The globalisation of indifference. Pope Francis travelled this week to the tiny Sicilian island of Lampedusa and celebrated a Mass in the island’s sports stadium, which served as a reception centre for the thousands of people who fled the upheavals caused by the Arab Spring unrest in North Africa, as well as refugees from poverty and violence in other parts of Africa. He greeted Muslim migrants about to begin Ramadan with the words “the Church is near to you in the search for a more dignified life for yourselves and for your families”.

No mention there from His Holiness about the boat people who survived the hazardous sea voyage across the Mediterranean — between 1994 and 2012, some 6,450 people have died crossing the Canal of Sicily — being just “economic migrants” who should be shipped home. Instead Pope Francis, standing behind an altar constructed of wood from shipwrecked migrant boats, prayed for the dead and called on Europe to show compassion to the people trying to make a better life for themselves there. “The culture of our own well-being makes us insensitive to the cries of others,” he said. “It brings us to feeling indifferent to others, to the globalisation of indifference.”

The Vatican News reported Francis, dressed in violet vestments during the Mass he called a “liturgy of repentance”, saying:

I await Archbishop George Pell passing on the full text of the papal address to Tony Abbott.

Power to the people but not yet. Old habits die hard. Despite all the talk about giving the power to the ordinary party members as part of the great Rudd reforms, Labor yesterday decided to let the federal executive make all or any of the difficult pre-selection decisions.

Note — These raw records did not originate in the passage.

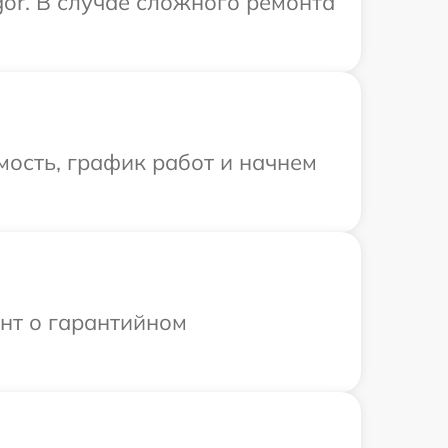
or. В случае сложного ремонта
ость, график работ и начнем
ент о гарантийном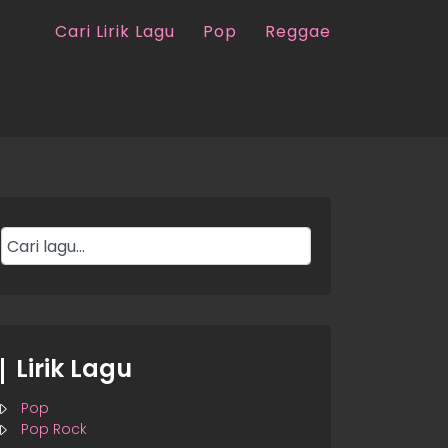
Cari Lirik Lagu
Pop
Reggae
Lirik Lagu
Pop
Pop Rock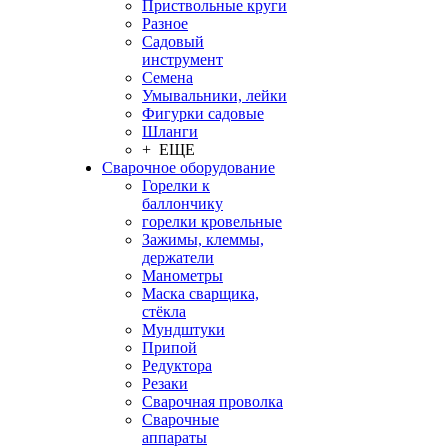
Приствольные круги
Разное
Садовый
инструмент
Семена
Умывальники, лейки
Фигурки садовые
Шланги
+ ЕЩЕ
Сварочное оборудование
Горелки к
баллончику
горелки кровельные
Зажимы, клеммы,
держатели
Манометры
Маска сварщика,
стёкла
Мундштуки
Припой
Редуктора
Резаки
Сварочная проволка
Сварочные
аппараты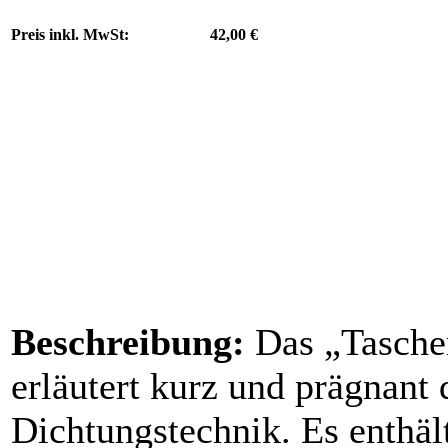
Preis inkl. MwSt:
42,00 €
Beschreibung:
Das „Tasche
erläutert kurz und prägnant 
Dichtungstechnik. Es enthäl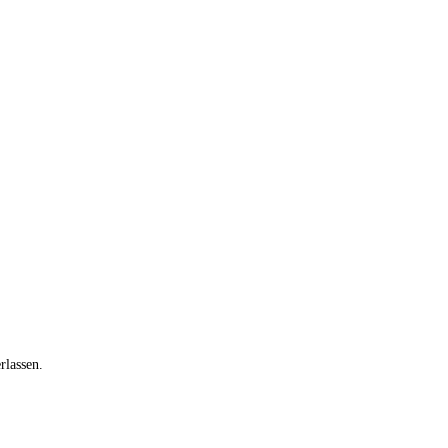
rlassen.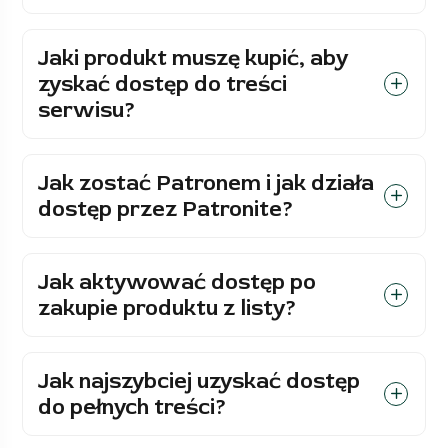
Jaki produkt muszę kupić, aby
zyskać dostęp do treści
serwisu?
Jak zostać Patronem i jak działa
dostęp przez Patronite?
Jak aktywować dostęp po
zakupie produktu z listy?
Jak najszybciej uzyskać dostęp
do pełnych treści?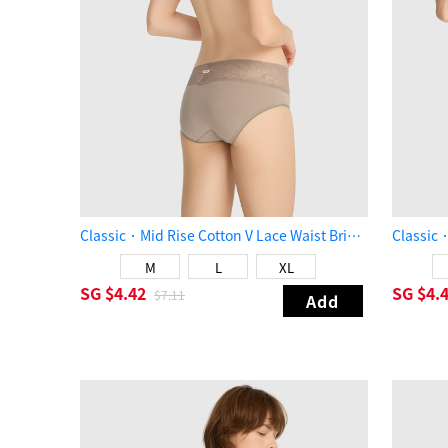
Classic．Mid Rise Cotton V Lace Waist Brief Panty（Vintage Khaki）
M
L
XL
SG
$4.42
SG
$4.
$7.11
Add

And don’t worry about those rules about having to be a party member for a year or two to be a candidate. That’s out the window too which must make a loyal rank-and-file candidate who misses out puzzled about the reason to bother joining and attending those often boring branch meetings.

Clearly change does not mean an end to hypocrisy.

The future of newspapers. I am an admirer of the look of the UK newspaper The Independent. Its design makes me want to open it. Clean and attractive. And that attraction of the printed version I read on the web is about to increase with the decision to move more towards being a daily magazine with a greater emphasis on comment and analysis and away from being a traditional newspaper with reports on what happened yesterday. For what I don’t like about newspapers, as I have noted in these snippets before, is that so much of the content has been made irrelevant by the time it is delivered. That’s not so with commentary but it does put a premium on the ability of the commentators that the publication accumulates.

News and views noted along the way.

  • The history of typography, in stop-motion animation — “Fortunately, for those of you who still can’t tell your Futura from your Papyrus, Yukon-based designer Ben Barrett-Forrest has crafted this charming stop-motion history lesson to help you get up to speed.:
  • Why China will not buy the world — “The Chinese economy is marked by its dependence on others.”
  • Kevin tarely gets ‘très bien‘ — “The graph is from French sociologist Baptiste Coulmont. It shows the proportion of students with a given name who received a “très bien” (meaning “very good”) on their baccalaureat. … People named Kevin, Anthony, Jordan, Cindy, or Dylan were much less likely to receive high scores.”